** Opening Supplied data block **
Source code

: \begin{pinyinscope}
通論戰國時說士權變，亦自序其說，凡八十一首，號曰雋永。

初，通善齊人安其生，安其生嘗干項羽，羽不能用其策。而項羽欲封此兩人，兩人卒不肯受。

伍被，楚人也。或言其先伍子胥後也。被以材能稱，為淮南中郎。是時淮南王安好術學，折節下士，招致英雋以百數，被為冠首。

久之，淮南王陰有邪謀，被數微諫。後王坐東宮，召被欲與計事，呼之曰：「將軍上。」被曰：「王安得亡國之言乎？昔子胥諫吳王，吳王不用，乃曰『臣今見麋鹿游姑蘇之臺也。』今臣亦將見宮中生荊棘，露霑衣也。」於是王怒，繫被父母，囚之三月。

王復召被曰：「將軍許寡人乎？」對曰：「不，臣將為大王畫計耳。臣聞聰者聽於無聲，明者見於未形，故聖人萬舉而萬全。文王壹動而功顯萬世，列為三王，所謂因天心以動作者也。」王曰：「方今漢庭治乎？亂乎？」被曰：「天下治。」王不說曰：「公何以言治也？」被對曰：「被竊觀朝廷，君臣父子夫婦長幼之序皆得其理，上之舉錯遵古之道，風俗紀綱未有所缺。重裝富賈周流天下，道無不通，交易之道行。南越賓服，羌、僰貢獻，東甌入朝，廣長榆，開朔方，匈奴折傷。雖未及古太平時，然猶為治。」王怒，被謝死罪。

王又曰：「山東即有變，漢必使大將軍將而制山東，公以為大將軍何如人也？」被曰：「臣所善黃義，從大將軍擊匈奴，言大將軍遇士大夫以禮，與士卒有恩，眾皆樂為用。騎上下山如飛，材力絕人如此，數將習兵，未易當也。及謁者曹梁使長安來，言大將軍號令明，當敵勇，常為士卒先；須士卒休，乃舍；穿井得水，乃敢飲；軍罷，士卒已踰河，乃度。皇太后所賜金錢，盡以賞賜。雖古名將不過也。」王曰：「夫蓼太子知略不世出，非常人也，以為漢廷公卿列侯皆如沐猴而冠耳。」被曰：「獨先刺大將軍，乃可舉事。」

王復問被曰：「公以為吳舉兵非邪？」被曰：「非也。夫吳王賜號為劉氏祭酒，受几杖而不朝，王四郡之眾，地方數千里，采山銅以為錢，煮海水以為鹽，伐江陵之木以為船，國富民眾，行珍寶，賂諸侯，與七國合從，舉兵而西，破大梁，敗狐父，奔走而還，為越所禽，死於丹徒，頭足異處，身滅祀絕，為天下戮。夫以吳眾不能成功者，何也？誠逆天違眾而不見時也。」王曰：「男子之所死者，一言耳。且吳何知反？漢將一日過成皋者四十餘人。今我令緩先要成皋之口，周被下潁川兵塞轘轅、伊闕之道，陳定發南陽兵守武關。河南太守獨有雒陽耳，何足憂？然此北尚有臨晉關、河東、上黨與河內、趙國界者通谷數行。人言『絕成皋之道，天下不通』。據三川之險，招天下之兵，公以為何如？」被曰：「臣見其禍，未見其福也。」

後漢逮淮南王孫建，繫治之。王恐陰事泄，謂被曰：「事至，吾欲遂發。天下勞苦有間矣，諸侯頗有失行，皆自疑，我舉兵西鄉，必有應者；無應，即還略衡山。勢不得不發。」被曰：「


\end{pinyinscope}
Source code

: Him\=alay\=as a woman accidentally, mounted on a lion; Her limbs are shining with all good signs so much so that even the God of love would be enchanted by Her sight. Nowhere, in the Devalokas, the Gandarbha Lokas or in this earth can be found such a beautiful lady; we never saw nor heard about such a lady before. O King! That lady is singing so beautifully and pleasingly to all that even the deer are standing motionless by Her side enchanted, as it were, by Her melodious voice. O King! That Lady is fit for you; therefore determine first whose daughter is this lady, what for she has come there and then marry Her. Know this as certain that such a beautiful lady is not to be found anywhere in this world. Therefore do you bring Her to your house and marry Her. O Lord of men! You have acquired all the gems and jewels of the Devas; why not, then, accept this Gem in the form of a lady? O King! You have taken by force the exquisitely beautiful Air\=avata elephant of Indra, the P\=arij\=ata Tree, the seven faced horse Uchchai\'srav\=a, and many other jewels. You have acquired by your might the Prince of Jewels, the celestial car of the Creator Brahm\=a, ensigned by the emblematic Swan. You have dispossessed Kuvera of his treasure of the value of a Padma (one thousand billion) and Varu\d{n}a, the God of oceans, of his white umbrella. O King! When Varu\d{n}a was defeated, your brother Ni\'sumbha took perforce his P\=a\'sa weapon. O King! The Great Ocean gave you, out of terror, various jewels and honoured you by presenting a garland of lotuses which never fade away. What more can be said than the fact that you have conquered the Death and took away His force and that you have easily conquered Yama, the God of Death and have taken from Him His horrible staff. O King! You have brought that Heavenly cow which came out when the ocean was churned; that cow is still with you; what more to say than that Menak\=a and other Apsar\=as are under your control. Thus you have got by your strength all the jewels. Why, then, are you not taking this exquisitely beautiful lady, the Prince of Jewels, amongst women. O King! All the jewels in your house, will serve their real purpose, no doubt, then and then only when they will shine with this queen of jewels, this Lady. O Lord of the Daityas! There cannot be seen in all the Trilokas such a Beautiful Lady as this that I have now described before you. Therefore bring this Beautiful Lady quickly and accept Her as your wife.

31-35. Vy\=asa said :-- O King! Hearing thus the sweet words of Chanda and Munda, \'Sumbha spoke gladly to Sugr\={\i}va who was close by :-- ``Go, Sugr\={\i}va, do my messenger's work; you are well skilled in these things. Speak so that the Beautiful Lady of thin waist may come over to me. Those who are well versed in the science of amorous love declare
** Closing Supplied data block **
Each line of the records belongs in the answer, reproduced exactly.

Source code

: \begin{pinyinscope}
通論戰國時說士權變，亦自序其說，凡八十一首，號曰雋永。

初，通善齊人安其生，安其生嘗干項羽，羽不能用其策。而項羽欲封此兩人，兩人卒不肯受。

伍被，楚人也。或言其先伍子胥後也。被以材能稱，為淮南中郎。是時淮南王安好術學，折節下士，招致英雋以百數，被為冠首。

久之，淮南王陰有邪謀，被數微諫。後王坐東宮，召被欲與計事，呼之曰：「將軍上。」被曰：「王安得亡國之言乎？昔子胥諫吳王，吳王不用，乃曰『臣今見麋鹿游姑蘇之臺也。』今臣亦將見宮中生荊棘，露霑衣也。」於是王怒，繫被父母，囚之三月。

王復召被曰：「將軍許寡人乎？」對曰：「不，臣將為大王畫計耳。臣聞聰者聽於無聲，明者見於未形，故聖人萬舉而萬全。文王壹動而功顯萬世，列為三王，所謂因天心以動作者也。」王曰：「方今漢庭治乎？亂乎？」被曰：「天下治。」王不說曰：「公何以言治也？」被對曰：「被竊觀朝廷，君臣父子夫婦長幼之序皆得其理，上之舉錯遵古之道，風俗紀綱未有所缺。重裝富賈周流天下，道無不通，交易之道行。南越賓服，羌、僰貢獻，東甌入朝，廣長榆，開朔方，匈奴折傷。雖未及古太平時，然猶為治。」王怒，被謝死罪。

王又曰：「山東即有變，漢必使大將軍將而制山東，公以為大將軍何如人也？」被曰：「臣所善黃義，從大將軍擊匈奴，言大將軍遇士大夫以禮，與士卒有恩，眾皆樂為用。騎上下山如飛，材力絕人如此，數將習兵，未易當也。及謁者曹梁使長安來，言大將軍號令明，當敵勇，常為士卒先；須士卒休，乃舍；穿井得水，乃敢飲；軍罷，士卒已踰河，乃度。皇太后所賜金錢，盡以賞賜。雖古名將不過也。」王曰：「夫蓼太子知略不世出，非常人也，以為漢廷公卿列侯皆如沐猴而冠耳。」被曰：「獨先刺大將軍，乃可舉事。」

王復問被曰：「公以為吳舉兵非邪？」被曰：「非也。夫吳王賜號為劉氏祭酒，受几杖而不朝，王四郡之眾，地方數千里，采山銅以為錢，煮海水以為鹽，伐江陵之木以為船，國富民眾，行珍寶，賂諸侯，與七國合從，舉兵而西，破大梁，敗狐父，奔走而還，為越所禽，死於丹徒，頭足異處，身滅祀絕，為天下戮。夫以吳眾不能成功者，何也？誠逆天違眾而不見時也。」王曰：「男子之所死者，一言耳。且吳何知反？漢將一日過成皋者四十餘人。今我令緩先要成皋之口，周被下潁川兵塞轘轅、伊闕之道，陳定發南陽兵守武關。河南太守獨有雒陽耳，何足憂？然此北尚有臨晉關、河東、上黨與河內、趙國界者通谷數行。人言『絕成皋之道，天下不通』。據三川之險，招天下之兵，公以為何如？」被曰：「臣見其禍，未見其福也。」

後漢逮淮南王孫建，繫治之。王恐陰事泄，謂被曰：「事至，吾欲遂發。天下勞苦有間矣，諸侯頗有失行，皆自疑，我舉兵西鄉，必有應者；無應，即還略衡山。勢不得不發。」被曰：「


\end{pinyinscope}
Source code

: Him\=alay\=as a woman accidentally, mounted on a lion; Her limbs are shining with all good signs so much so that even the God of love would be enchanted by Her sight. Nowhere, in the Devalokas, the Gandarbha Lokas or in this earth can be found such a beautiful lady; we never saw nor heard about such a lady before. O King! That lady is singing so beautifully and pleasingly to all that even the deer are standing motionless by Her side enchanted, as it were, by Her melodious voice. O King! That Lady is fit for you; therefore determine first whose daughter is this lady, what for she has come there and then marry Her. Know this as certain that such a beautiful lady is not to be found anywhere in this world. Therefore do you bring Her to your house and marry Her. O Lord of men! You have acquired all the gems and jewels of the Devas; why not, then, accept this Gem in the form of a lady? O King! You have taken by force the exquisitely beautiful Air\=avata elephant of Indra, the P\=arij\=ata Tree, the seven faced horse Uchchai\'srav\=a, and many other jewels. You have acquired by your might the Prince of Jewels, the celestial car of the Creator Brahm\=a, ensigned by the emblematic Swan. You have dispossessed Kuvera of his treasure of the value of a Padma (one thousand billion) and Varu\d{n}a, the God of oceans, of his white umbrella. O King! When Varu\d{n}a was defeated, your brother Ni\'sumbha took perforce his P\=a\'sa weapon. O King! The Great Ocean gave you, out of terror, various jewels and honoured you by presenting a garland of lotuses which never fade away. What more can be said than the fact that you have conquered the Death and took away His force and that you have easily conquered Yama, the God of Death and have taken from Him His horrible staff. O King! You have brought that Heavenly cow which came out when the ocean was churned; that cow is still with you; what more to say than that Menak\=a and other Apsar\=as are under your control. Thus you have got by your strength all the jewels. Why, then, are you not taking this exquisitely beautiful lady, the Prince of Jewels, amongst women. O King! All the jewels in your house, will serve their real purpose, no doubt, then and then only when they will shine with this queen of jewels, this Lady. O Lord of the Daityas! There cannot be seen in all the Trilokas such a Beautiful Lady as this that I have now described before you. Therefore bring this Beautiful Lady quickly and accept Her as your wife.

31-35. Vy\=asa said :-- O King! Hearing thus the sweet words of Chanda and Munda, \'Sumbha spoke gladly to Sugr\={\i}va who was close by :-- ``Go, Sugr\={\i}va, do my messenger's work; you are well skilled in these things. Speak so that the Beautiful Lady of thin waist may come over to me. Those who are well versed in the science of amorous love declare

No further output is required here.